Efficiency of Piles Stabilizing Slopes in Fine-Grained Soils

Abstract

Equally spaced piles can be designed to ensure the stability of a slope with a desired safety factor or to restrain slow slope movements to prevent damage to existing structures. The piles are usually arranged in lines installed transversally to soil movements or in groups of limited extension in a plan according to their stabilizing or protective function. A numerical study has been performed to analyze the role of some design parameters in the efficiency of equally spaced piles, adopting two-dimensional (2D) and three-dimensional (3D) finite-difference (FD) models. Plane strain models have been used to study the soil arching mechanism and the associated stress transfer from the yielding soil to the stabilizing piles, while 3D numerical analyses have been performed to evaluate the efficiency of pile groups.

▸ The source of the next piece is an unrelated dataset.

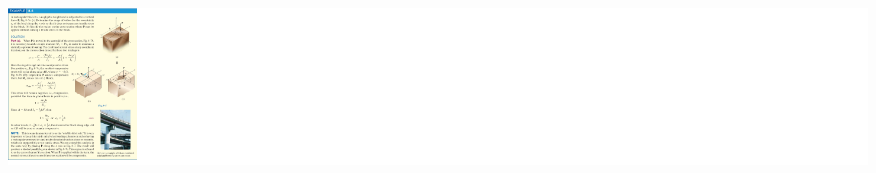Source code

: <img width="15%" src="https://github.com/thomastron/thomastron.github.io/blob/main/notebooks/assets/20231111081412.jpg?raw=true">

The effect of varying pile spacing, pile embedded length, soil mechanical properties, and sloping ground conditions have been investigated for two-layer slopes assuming fixed or unconstrained piles. The outcomes of the parametric study made it possible to derive a simple analytical relationship to quantify the resisting contribution provided by the piles in an infinite slope. The paper shows that the proposed approach, even though limited to the ranges of the adopted parameters, can be used for a preliminary design of stabilizing piles to ensure the desired increase in the slope safety factor, as well as to achieve the desired reduction of downhill slope movements.